_What to do_:
Report each line of the listing below that holds "linejoin".

_Provided material_:
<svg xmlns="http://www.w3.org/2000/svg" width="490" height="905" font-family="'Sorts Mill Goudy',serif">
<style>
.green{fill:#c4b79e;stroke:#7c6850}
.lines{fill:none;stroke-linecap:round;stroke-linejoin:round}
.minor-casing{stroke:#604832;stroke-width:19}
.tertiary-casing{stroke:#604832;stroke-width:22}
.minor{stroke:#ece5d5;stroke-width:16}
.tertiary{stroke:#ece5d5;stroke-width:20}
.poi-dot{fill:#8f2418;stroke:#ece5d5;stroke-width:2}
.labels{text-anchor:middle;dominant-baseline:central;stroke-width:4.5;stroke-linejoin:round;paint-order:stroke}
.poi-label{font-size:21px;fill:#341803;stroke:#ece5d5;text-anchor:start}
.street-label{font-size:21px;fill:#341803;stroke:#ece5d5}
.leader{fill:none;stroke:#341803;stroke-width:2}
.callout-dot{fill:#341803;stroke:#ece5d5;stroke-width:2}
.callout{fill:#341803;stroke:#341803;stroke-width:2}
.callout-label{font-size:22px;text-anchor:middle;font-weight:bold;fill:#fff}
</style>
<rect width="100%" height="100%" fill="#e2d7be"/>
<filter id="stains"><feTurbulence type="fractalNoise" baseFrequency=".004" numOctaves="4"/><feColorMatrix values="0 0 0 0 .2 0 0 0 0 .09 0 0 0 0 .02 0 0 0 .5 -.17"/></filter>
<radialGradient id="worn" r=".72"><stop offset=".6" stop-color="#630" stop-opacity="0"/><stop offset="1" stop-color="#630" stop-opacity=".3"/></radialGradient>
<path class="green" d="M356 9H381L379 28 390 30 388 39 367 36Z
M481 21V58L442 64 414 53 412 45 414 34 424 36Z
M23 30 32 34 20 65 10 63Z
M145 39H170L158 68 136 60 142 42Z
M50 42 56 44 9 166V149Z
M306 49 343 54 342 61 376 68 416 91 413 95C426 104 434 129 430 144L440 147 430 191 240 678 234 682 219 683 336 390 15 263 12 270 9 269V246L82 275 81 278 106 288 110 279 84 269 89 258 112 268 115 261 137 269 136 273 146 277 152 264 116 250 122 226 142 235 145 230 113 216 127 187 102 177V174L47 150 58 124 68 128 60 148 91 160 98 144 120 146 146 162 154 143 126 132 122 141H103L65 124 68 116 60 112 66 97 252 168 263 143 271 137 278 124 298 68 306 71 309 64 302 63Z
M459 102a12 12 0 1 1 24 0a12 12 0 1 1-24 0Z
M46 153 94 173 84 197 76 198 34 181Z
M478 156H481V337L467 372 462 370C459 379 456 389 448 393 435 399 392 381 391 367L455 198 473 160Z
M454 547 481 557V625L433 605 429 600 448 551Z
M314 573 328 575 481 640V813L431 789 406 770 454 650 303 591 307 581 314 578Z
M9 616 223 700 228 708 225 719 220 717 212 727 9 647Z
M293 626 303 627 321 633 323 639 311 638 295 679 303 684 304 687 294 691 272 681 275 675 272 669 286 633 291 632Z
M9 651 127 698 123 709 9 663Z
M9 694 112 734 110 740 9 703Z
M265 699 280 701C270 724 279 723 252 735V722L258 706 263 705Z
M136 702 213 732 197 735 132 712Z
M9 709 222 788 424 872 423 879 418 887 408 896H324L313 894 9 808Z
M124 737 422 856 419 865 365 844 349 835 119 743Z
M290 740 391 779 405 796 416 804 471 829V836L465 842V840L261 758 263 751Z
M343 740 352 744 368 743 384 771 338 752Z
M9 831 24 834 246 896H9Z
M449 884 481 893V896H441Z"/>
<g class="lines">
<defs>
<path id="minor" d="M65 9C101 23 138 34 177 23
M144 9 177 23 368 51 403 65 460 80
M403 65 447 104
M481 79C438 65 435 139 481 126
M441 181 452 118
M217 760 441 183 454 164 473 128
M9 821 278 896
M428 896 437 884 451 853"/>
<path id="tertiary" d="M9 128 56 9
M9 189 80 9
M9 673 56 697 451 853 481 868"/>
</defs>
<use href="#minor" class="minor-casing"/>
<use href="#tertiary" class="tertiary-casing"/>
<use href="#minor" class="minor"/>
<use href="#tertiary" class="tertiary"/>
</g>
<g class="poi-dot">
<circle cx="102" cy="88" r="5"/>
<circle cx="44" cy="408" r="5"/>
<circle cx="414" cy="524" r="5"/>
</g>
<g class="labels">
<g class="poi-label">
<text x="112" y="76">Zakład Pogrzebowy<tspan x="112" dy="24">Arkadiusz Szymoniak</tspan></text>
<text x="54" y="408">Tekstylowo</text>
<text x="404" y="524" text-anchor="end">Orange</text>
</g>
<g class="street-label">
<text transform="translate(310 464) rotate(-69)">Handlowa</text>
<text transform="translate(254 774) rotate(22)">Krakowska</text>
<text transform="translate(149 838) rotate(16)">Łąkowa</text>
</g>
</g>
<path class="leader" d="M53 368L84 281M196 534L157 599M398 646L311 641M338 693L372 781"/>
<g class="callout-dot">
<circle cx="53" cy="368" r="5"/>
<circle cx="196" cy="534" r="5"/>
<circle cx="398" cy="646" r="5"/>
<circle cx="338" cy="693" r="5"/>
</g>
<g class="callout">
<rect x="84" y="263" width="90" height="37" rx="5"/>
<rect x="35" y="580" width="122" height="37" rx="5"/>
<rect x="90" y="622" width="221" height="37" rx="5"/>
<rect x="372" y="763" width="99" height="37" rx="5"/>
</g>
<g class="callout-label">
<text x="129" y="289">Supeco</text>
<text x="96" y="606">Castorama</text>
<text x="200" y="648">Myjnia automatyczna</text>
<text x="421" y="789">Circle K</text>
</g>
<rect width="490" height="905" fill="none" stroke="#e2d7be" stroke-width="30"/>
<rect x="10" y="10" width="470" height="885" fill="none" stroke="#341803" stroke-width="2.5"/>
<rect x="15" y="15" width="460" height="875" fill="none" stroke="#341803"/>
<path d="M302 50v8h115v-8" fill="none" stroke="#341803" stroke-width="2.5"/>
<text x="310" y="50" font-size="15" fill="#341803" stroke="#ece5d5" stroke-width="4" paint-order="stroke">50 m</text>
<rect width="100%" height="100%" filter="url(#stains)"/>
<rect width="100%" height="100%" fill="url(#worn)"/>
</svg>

_Result of the exercise_:
.lines{fill:none;stroke-linecap:round;stroke-linejoin:round}
.labels{text-anchor:middle;dominant-baseline:central;stroke-width:4.5;stroke-linejoin:round;paint-order:stroke}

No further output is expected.